» EXCERPTED PASSAGE

┄┄┄┄┄┄┄┄┄┄┄┄┄┄┄┄┄┄┄┄

Pulmonary growth and remodeling in infants with high-risk congenital diaphragmatic hernia

Infants born with congenital diaphragmatic hernia (CDH) have pulmonary hypoplasia, but the pattern of postnatal growth in these lungs has not been documented. The lungs of 21 children dying with CDH were analyzed to determine how the pulmonary morphology changed with age. The patients were stratified into three age groups for ANOVA analysis (21 days). Morphometric techniques previously described were used. Lung volume and weight as well as pulmonary artery length and diameter increased with age ( P = .04), whereas the number of airway generations was similar for each group. Radial alveolar number also increased, particularly in the contralateral lung ( P = .02). The percentage of intraacinar artery muscularization decreased with age ( P = .02), while larger intraacinar arteries showed a nonmuscular structure, again particularly in the contralateral lung ( P = .004). It is concluded that: (1) significant lung growth does occur postnatally at the alveolar level after CDH repair; and (2) there is postnatal vascular remodelling resulting in larger and less muscular arteries. These changes should contribute to a decrease in pulmonary arterial hypertension over time. However, the time period over which these changes occur exceeds the current limitations of invasive support measures such as extracorporeal membrane oxygenation. Elucidation of the factors responsible for this growth could result in new therapeutic strategies to enhance or accelerate postnatal pulmonary development in infants with CDH.

┄┄┄┄┄┄┄┄┄┄┄┄┄┄┄┄┄┄┄┄

» DATA FOR REVIEW

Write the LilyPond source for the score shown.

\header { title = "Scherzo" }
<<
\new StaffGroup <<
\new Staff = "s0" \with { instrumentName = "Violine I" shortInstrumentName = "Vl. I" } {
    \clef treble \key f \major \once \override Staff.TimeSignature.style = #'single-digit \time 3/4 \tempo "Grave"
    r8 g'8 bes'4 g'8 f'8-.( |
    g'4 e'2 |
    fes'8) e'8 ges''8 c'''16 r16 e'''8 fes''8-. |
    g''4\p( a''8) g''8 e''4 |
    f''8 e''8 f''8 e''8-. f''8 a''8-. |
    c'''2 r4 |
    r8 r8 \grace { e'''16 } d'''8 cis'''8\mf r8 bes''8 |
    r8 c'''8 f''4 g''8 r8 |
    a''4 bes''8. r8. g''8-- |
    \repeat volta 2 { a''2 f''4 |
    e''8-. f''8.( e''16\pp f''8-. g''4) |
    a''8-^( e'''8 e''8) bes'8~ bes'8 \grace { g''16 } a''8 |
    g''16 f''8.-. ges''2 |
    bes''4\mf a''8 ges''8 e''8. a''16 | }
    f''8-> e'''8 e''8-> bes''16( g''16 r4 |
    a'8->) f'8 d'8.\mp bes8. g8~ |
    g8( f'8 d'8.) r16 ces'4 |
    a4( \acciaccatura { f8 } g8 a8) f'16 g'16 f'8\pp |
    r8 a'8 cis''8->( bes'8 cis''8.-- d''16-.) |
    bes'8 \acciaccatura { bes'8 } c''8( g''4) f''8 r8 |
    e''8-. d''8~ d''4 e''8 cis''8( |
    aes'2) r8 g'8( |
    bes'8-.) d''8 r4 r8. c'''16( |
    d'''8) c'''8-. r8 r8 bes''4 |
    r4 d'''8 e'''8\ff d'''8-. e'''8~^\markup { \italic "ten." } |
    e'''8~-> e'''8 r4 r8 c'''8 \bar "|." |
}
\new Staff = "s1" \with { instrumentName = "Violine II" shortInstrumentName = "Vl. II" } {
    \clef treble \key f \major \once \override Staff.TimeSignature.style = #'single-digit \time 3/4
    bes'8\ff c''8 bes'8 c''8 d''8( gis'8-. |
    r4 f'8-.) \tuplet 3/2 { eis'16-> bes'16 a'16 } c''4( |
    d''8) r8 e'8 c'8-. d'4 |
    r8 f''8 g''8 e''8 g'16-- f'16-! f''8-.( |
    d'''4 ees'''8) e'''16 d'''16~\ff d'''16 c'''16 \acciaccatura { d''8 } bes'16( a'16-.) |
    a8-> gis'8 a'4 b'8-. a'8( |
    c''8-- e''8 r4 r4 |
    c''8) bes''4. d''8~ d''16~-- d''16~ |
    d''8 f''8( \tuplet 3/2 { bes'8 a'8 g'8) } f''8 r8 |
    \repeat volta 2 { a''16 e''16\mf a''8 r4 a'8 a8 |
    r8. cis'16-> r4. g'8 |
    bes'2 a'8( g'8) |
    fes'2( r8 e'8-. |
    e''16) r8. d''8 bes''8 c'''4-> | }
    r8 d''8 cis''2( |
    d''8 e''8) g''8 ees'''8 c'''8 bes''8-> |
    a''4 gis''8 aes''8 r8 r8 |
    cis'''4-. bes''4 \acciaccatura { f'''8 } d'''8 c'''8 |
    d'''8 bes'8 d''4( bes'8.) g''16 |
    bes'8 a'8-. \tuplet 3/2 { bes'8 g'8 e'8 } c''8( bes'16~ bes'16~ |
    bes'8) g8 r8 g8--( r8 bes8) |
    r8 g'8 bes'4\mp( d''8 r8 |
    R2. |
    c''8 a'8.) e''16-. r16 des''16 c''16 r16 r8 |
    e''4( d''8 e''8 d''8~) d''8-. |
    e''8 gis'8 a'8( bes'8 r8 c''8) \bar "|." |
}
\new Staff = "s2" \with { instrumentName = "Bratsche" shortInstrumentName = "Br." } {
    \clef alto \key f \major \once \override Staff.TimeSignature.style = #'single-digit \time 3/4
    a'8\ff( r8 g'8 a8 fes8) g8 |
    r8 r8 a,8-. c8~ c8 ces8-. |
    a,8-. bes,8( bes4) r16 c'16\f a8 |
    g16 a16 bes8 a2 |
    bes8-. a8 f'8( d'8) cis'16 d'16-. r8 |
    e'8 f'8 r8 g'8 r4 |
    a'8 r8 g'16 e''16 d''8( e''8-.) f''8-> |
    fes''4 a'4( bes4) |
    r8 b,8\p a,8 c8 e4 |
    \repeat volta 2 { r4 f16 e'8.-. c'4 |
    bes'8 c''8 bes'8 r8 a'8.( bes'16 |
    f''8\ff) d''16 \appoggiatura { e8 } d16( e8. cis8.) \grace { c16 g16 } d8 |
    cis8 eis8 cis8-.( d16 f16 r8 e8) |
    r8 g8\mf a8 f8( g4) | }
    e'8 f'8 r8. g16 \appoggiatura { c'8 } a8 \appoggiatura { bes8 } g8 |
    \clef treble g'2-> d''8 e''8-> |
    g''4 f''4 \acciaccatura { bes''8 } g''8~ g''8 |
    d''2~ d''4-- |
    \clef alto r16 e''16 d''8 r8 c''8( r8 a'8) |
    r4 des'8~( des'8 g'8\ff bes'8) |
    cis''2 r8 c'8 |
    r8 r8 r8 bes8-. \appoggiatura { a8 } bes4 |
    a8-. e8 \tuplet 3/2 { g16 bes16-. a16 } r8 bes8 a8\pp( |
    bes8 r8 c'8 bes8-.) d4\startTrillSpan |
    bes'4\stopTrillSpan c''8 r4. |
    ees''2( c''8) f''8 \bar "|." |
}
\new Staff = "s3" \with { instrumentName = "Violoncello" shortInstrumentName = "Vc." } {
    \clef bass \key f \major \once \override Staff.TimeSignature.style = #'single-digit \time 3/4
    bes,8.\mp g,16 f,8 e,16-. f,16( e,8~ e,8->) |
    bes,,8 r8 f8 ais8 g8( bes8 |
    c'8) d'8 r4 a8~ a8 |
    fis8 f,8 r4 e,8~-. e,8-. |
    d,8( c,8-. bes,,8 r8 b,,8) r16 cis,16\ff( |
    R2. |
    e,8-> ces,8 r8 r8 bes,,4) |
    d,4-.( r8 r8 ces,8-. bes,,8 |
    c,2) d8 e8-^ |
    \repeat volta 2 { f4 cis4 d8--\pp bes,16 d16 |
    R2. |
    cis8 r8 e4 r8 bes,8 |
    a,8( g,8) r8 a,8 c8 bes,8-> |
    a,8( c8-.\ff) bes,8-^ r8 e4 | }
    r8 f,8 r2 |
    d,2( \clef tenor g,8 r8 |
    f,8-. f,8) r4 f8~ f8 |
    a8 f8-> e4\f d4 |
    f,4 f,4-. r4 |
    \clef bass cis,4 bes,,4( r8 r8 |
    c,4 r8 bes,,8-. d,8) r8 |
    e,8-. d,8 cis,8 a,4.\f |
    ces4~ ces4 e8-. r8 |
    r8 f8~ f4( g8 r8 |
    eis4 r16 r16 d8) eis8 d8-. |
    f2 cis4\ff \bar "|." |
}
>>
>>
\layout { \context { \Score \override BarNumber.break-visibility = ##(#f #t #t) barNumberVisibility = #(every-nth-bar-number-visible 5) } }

┄┄┄┄┄┄┄┄┄┄┄┄┄┄┄┄┄┄┄┄

Answer these from the abstract on lung growth in congenital diaphragmatic hernia:
(a) How many children's lungs were analyzed?
(b) Which measure was similar for each age group?
(c) Which invasive support measure does the abstract name?

» THE ANSWER
(a) 21
(b) The number of airway generations
(c) Extracorporeal membrane oxygenation